Glenstrata's just a silly word. Stick to big dividends

HQ: 8 February

Bally cold. Took the dogs out this morning for a quick trot over the meadows and came back frozen to the marrow. The Old Girl was fussing about in the kitchen and sounded quite unnecessarily churlish when I suggested that she might put the kettle on for a warming brew of English Breakfast.

Without doubt, this is a day to stay indoors, lob a couple of logs on to the fire and settle down for a spot of rumination about the state of the world.

The newspapers offer little to cheer one on this frosty afternoon. Genocide in Syria; no sign that the Europeans are going to sort out their differences any time soon; and here in Blighty, the government is apparently being told it may have to set some appalling extremists out of jail. Something to do with human rights or some such damn-fool nonsense. Makes one want to despair.

So on to the City pages. Bags of coverage about this Glencore (GLEN) - Xstrata (XTA) tie-up, of course. (And please, do the newspapers have to use this ridiculous Glenstrata moniker to label the corporate beast that might emerge from a merger?)

But one thing does catch my eye.

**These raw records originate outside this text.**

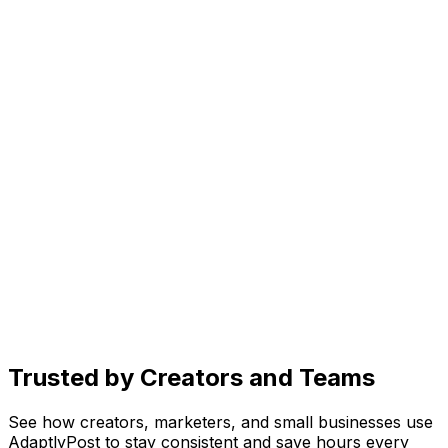
Generate scroll-stopping images in seconds. Just
describe your vision and let AI bring it to life.
Create
AI caption generator for every platform
Get caption ideas, rewrite for different platforms, and
add trending hashtags, all with one prompt.
Organize
Social media content planner
See drafts, scheduled posts, and published content in
one place. Know exactly what's going live and when.
Trusted by Creators and Teams
See how creators, marketers, and small businesses use
AdaptlyPost to stay consistent and save hours every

A couple of brainy bods at the London Business School have been digging into a veritable mountain of investment data covering the past century or so to see what does best and when.

Intriguing stuff, this. Yes, there are conclusions that anyone could have guessed: over the very long term, for example, the total return from holding equities is far higher than from bonds. (Mind you, since the Millennium, bonds have been a better bet: in the decade to 2010, even if one reinvested all one's dividends, the real return on shares has been a big fat zero.)

Nevertheless, these business school boffins do come up with a couple of conclusions that do make one sit up and take notice.

First, inflation, it seems, is bad for equities. This doesn't square with my prejudices, I must say: one would think that equities were a good hedge. But no. Apparently, shares show better real returns when inflation is low - or, indeed, prices are falling. When inflation is galloping away, real returns are poor - although returns from bonds are even poorer.

Second - and this does fit with my view of the world - big, fat dividends are good. Look at investments over the long term - and this is as long-term as you could want, going back to 1900. Shares that have a high yield will offer a far higher total return than those whose payouts are meagre. In cash terms, high-yielding shares have offered a total return averaging almost 11% a year; the market average was 9.4%. Add it up over a decade or so, and that makes a big difference.

You may recall, dear reader, that I have in the past suggested putting a few bob into some shares that offer a high yield. One of my favourites is Vodafone (VOD).

I suspect that since I first shared that thought with you, Vodafone has actually underperformed the market. However, I stick to my guns: big divis are reassuring; they are good news. Now, it seems, those fiendish johnnies from the London Business School have buttressed my view. All most satisfying, I must say.

Anyway, on to the sports pages. Not much to catch my eye here. I was planning to pick out a good ante-post price for Cheltenham - I'll just contemplate the continuing reign of Kauto Star for the moment till the weather picture gets clearer.

Ah well. Another log on the fire. And I wonder if the Old Girl would make me a fresh cup of tea.